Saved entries
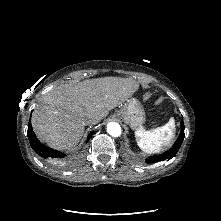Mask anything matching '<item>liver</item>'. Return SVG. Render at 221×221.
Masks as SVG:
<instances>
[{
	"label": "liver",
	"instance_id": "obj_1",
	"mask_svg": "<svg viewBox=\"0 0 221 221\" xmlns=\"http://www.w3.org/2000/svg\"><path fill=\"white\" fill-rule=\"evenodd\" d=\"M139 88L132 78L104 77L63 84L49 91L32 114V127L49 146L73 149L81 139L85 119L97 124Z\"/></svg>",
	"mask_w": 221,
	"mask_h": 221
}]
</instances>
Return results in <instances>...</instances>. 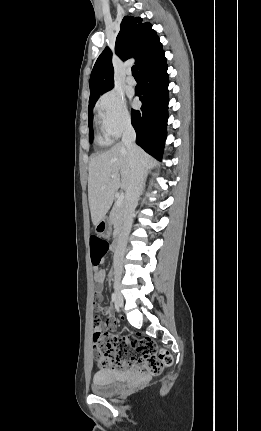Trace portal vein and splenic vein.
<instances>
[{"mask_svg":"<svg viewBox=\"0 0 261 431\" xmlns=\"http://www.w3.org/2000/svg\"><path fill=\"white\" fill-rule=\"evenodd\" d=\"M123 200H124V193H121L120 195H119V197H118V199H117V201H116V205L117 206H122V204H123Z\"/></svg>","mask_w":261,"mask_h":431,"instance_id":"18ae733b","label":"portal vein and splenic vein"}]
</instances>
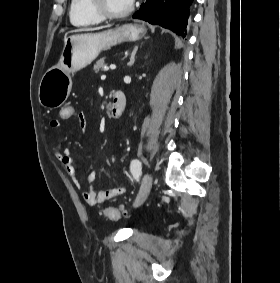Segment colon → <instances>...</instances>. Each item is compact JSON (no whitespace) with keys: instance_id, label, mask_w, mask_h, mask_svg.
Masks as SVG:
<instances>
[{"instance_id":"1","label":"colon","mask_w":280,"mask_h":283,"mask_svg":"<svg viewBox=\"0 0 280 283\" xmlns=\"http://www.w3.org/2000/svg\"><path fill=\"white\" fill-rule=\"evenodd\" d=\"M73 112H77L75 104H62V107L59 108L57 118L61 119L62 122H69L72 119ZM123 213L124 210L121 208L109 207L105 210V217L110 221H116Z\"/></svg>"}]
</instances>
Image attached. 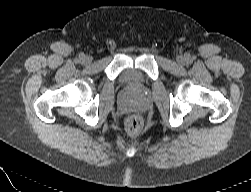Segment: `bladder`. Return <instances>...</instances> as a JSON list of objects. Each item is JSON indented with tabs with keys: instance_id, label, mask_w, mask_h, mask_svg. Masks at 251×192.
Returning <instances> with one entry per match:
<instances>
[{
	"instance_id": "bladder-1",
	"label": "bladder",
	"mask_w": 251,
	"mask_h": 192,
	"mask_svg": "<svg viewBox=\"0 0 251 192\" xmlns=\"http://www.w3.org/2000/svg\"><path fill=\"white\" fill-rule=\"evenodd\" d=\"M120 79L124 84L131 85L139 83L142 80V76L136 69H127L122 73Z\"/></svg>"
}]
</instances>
==
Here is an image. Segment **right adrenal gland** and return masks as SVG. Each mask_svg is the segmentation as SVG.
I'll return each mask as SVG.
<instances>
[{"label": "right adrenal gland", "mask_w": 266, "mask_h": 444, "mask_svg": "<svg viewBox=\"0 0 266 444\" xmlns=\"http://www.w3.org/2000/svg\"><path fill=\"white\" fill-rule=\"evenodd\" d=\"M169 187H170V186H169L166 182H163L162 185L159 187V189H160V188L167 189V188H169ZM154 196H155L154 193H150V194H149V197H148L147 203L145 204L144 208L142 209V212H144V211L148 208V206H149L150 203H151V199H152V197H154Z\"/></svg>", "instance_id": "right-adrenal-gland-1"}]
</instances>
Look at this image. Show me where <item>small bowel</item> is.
==
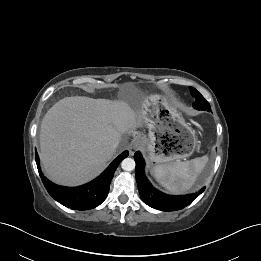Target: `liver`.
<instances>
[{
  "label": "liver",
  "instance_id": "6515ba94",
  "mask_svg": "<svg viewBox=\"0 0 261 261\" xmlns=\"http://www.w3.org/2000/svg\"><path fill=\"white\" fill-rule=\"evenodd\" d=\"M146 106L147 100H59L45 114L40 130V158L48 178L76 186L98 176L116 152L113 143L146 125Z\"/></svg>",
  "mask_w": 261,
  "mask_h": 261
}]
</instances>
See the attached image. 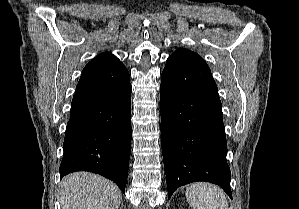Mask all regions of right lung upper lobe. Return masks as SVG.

• **Task directions**: In the stretch from the line containing "Here is an image." through the line containing "Look at this", switch "small bowel" to "large bowel" and write out only those lines, leaving everything else in them unchanged.

• **Written response**:
Here is an image. Segment **right adrenal gland** and return masks as SVG. Each mask_svg is the segmentation as SVG.
I'll return each mask as SVG.
<instances>
[{"label": "right adrenal gland", "mask_w": 266, "mask_h": 444, "mask_svg": "<svg viewBox=\"0 0 266 444\" xmlns=\"http://www.w3.org/2000/svg\"><path fill=\"white\" fill-rule=\"evenodd\" d=\"M169 187H170V186H169L166 182H163L162 185L159 187V189H160V188L167 189V188H169ZM154 196H155L154 193H150V194H149V197H148L147 203L145 204L144 208L142 209V212H144V211L148 208V206H149L150 203H151V199H152V197H154Z\"/></svg>", "instance_id": "right-adrenal-gland-1"}]
</instances>
Look at this image. Show me where <item>large bowel</item> is.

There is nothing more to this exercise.